*ACTIVITY*.
Write the next part of the news story about Pat Murphy becoming the Brewers' manager, starting after its last sentence.

*TEXT SECTION*.
——
MILWAUKEE -- Everyone who has crossed his path in baseball has a favorite Pat Murphy story to tell. Christian Yelich’s tale dates back to the beginning of his Milwaukee tenure, when Eric Thames took a mighty cut and felt his bat shatter into a million pieces for an easy out.
Thames walked back to the dugout in a rage with only the handle of the bat remaining in his hand. Yelich happened to be standing right next to Murphy as Thames approached.
“Hey Eric!” Murphy eagerly called out. “Did ya break it?”
Thames’ fury melted away and he broke into laughter at the ridiculousness of the question.
It was just the thing to crack the tension.
The trick for Murphy will be striking the right tone now that he’s in charge of the Brewers’ dugout. The team was finalizing plans Tuesday morning to promote the 64-year-old to manager after eight seasons as Craig Counsell’s top lieutenant.
——
*RECORD EXTRACTS*.

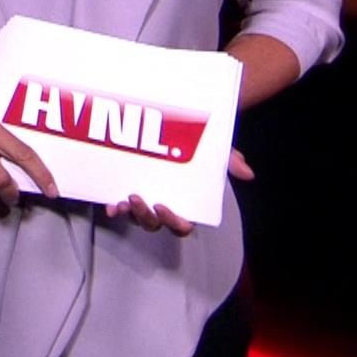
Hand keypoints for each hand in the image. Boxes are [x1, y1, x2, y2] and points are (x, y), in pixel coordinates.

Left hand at [106, 149, 254, 236]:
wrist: (167, 131)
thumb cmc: (195, 149)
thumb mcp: (211, 151)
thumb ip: (227, 161)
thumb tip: (248, 173)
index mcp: (185, 205)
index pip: (182, 225)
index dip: (173, 221)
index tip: (162, 206)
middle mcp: (163, 207)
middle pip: (154, 225)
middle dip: (145, 216)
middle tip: (136, 198)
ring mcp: (143, 202)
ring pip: (135, 218)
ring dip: (128, 212)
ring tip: (121, 200)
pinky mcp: (124, 193)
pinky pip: (118, 208)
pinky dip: (114, 208)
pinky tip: (109, 204)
——
*TASK RESULT*.
When finalized, Murphy's hiring will cap a weeklong search for the 20th manager in franchise history, with Rickie Weeks expected to join the Major League staff and the rest of Milwaukee’s coaches returning. It will be Murphy’s first chance to manage full time since he was interim skipper for the Padres in 2015, before he moved to Milwaukee to join Counsell’s staff -- a full-circle moment as Murphy coached Counsell at Notre Dame in the early 1990s.
“The wisdom he’s imparted on our staff is something to behold,” Brewers associate pitching, catching and strategy coach Walker McKinven said in June, when MLB.com asked around about Murphy before he managed a Brewers win over the Pirates while Counsell attended his son Jack’s high school graduation. “Me, personally, I don’t think I even viewed myself as a coach eight years ago, and little by little, [Murphy] inspired me that I could.
“He’s kind of the straw that stirs our drink. He’s a jokester 95 percent of the time when he talks to you guys [reporters] or to players. But when he wants to get serious, his words mean something to players.”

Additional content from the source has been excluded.